Their drawing on themes such as Arab violence and drug dealing have also drawn criticism from within the Arab community, which tends to avoid airing these problems in public.

==Discography==
- Albums
- Ihda' (2006)
- Dabke on the Moon (2012)
- Ben Haana Wa Maana (2019)

Together, these albums have earned DAM critical acclaim and helped make of this group a leading voice in Palestinian artistic resistance movements.

- Contributing artist
- The Rough Guide To Arabic Revolution (2013)

==DAM in TV and cinema==
- (2002) Local angel (as DAM)
- (2003) Channels of Rage by Anat Halachmi (as DAM)
- (2007) Forgiveness (as DAM)
- (2007) DAM – UK London by Eliot Manches (as DAM)
- (2008) Slingshot Hip Hop by Jackie Salloum (as DAM and Suhell Nafar as the narrator)
- (2008) Salt of the sea by Annemarie Jacir (DAM's Song Shidu al Himme produced by K Salaam, and a Small part by Tamer Nafar as a waiter)
- (2008) Where in the world is Osama Ben Laden? By Morgan Spurlock (In the soundtrack – Mali Huriye – I have no freedom song)
- (2009) Checkpoint Rock – Songs for Palestine by Fermin Muguruza and Javier Corcuera (as DAM and Suhell Nafar as the narrator)
- (2010) Targeted citizen by Rahel Lea Jones (as DAM)
- (2011) Habibi Rasak Kharban by Susan Youssef (Tamer & Suhell Nafar in a small part as fishermen)
- (2012) I'lam Media Center: I have the right! By Firas Khoury (Tamer Nafar as himself)
- (2012) Yala on the Moon (Yala al Amar) by Jackie Salloum and Suhell Nafar (DAM in the soundtrack and Tamer Nafar in a small part as a driver)
- (2012) Art/Violence, a documentary by Udi Aloni, Cinema Fairbindet Prize awarded in the Berlinale film festival 2012, DAM were part of the characters in the movie and their music video "If I Could Go Back in TIme-Law Arjaa bil Zaman" was used in the movie, as well Tamer Nafar was part of the Producers of the movie.
- (2012) Insha'Allah a Canadian/French feature film directed by Anaïs Barbeau-Lavalette, the movie uses in one of the scenes 2 songs "Love us and Buy us - Hibuna Ishtruna ( from Ihdaa/Dedication) and the single "Targeted Citizen - Muwaten Mustahdaf"

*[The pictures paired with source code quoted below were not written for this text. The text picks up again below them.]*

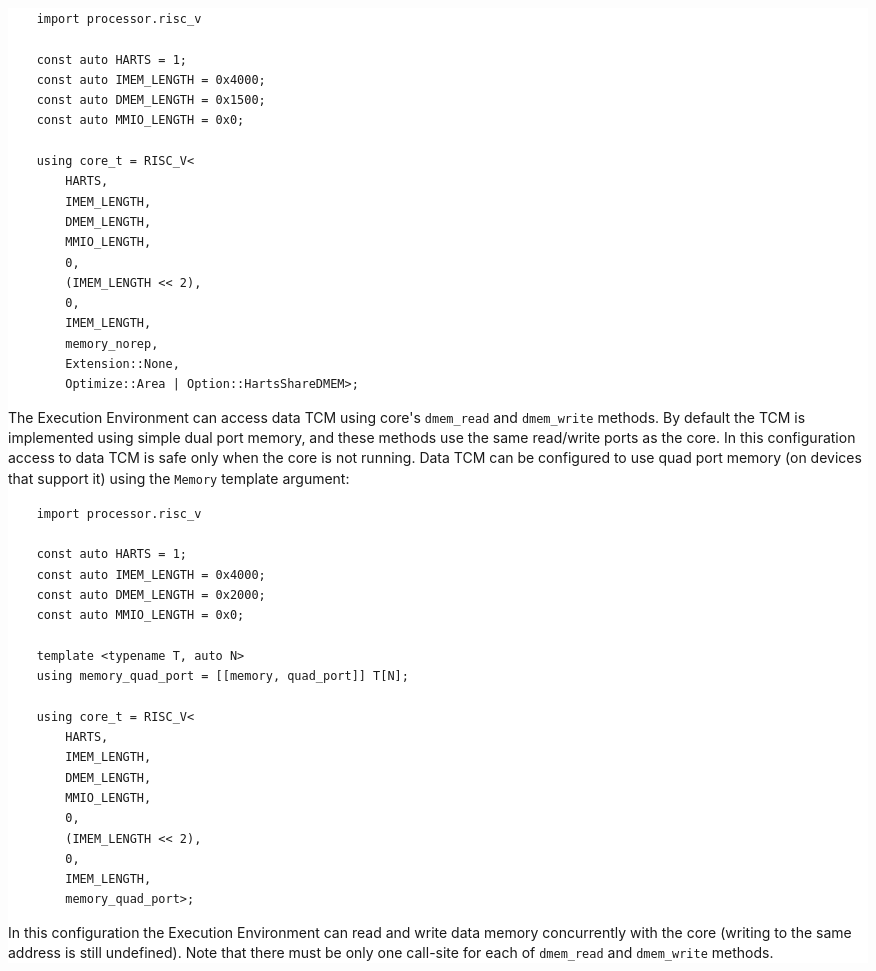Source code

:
 ```
    import processor.risc_v

    const auto HARTS = 1;
    const auto IMEM_LENGTH = 0x4000;
    const auto DMEM_LENGTH = 0x1500;
    const auto MMIO_LENGTH = 0x0;

    using core_t = RISC_V<
        HARTS,
        IMEM_LENGTH,
        DMEM_LENGTH,
        MMIO_LENGTH,
        0,
        (IMEM_LENGTH << 2),
        0,
        IMEM_LENGTH,
        memory_norep,
        Extension::None,
        Optimize::Area | Option::HartsShareDMEM>;
```

The Execution Environment can access data TCM using core's `dmem_read` and
`dmem_write` methods. By default the TCM is implemented using simple dual port
memory, and these methods use the same read/write ports as the core. In this
configuration access to data TCM is safe only when the core is not running. Data
TCM can be configured to use quad port memory (on devices that support it) using
the `Memory` template argument:

```
    import processor.risc_v

    const auto HARTS = 1;
    const auto IMEM_LENGTH = 0x4000;
    const auto DMEM_LENGTH = 0x2000;
    const auto MMIO_LENGTH = 0x0;

    template <typename T, auto N>
    using memory_quad_port = [[memory, quad_port]] T[N];

    using core_t = RISC_V<
        HARTS,
        IMEM_LENGTH,
        DMEM_LENGTH,
        MMIO_LENGTH,
        0,
        (IMEM_LENGTH << 2),
        0,
        IMEM_LENGTH,
        memory_quad_port>;
```

In this configuration the Execution Environment can read and write data memory
concurrently with the core (writing to the same address is still undefined).
Note that there must be only one call-site for each of `dmem_read` and
`dmem_write` methods.

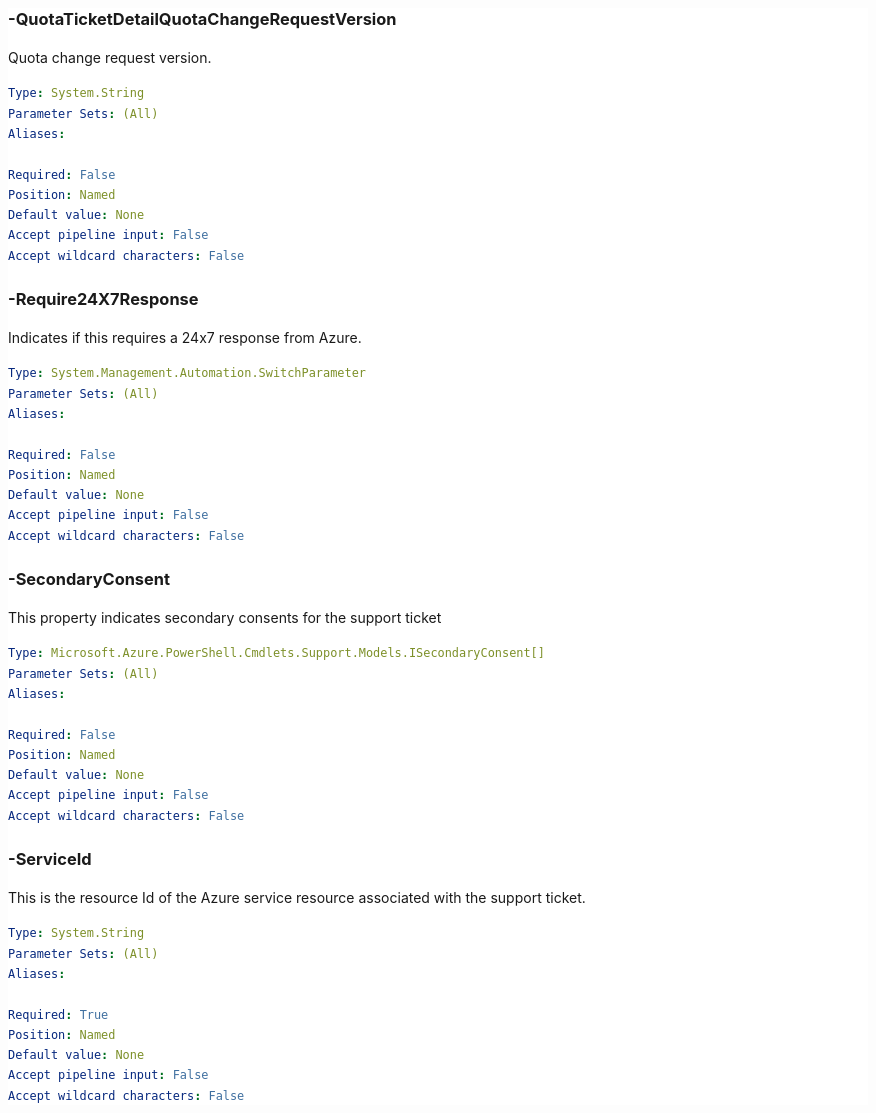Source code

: ### -QuotaTicketDetailQuotaChangeRequestVersion
Quota change request version.

```yaml
Type: System.String
Parameter Sets: (All)
Aliases:

Required: False
Position: Named
Default value: None
Accept pipeline input: False
Accept wildcard characters: False
```

### -Require24X7Response
Indicates if this requires a 24x7 response from Azure.

```yaml
Type: System.Management.Automation.SwitchParameter
Parameter Sets: (All)
Aliases:

Required: False
Position: Named
Default value: None
Accept pipeline input: False
Accept wildcard characters: False
```

### -SecondaryConsent
This property indicates secondary consents for the support ticket

```yaml
Type: Microsoft.Azure.PowerShell.Cmdlets.Support.Models.ISecondaryConsent[]
Parameter Sets: (All)
Aliases:

Required: False
Position: Named
Default value: None
Accept pipeline input: False
Accept wildcard characters: False
```

### -ServiceId
This is the resource Id of the Azure service resource associated with the support ticket.

```yaml
Type: System.String
Parameter Sets: (All)
Aliases:

Required: True
Position: Named
Default value: None
Accept pipeline input: False
Accept wildcard characters: False
```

== Live performances and collaborations ==

Many of DAM's live performances in Palestine and around the world have been in collaboration with other activist groups and artists in support of Palestinian resistance and culture. They are furthermore associated to other activist groups, advocating for the safety of Palestinian refugees and political prisoners.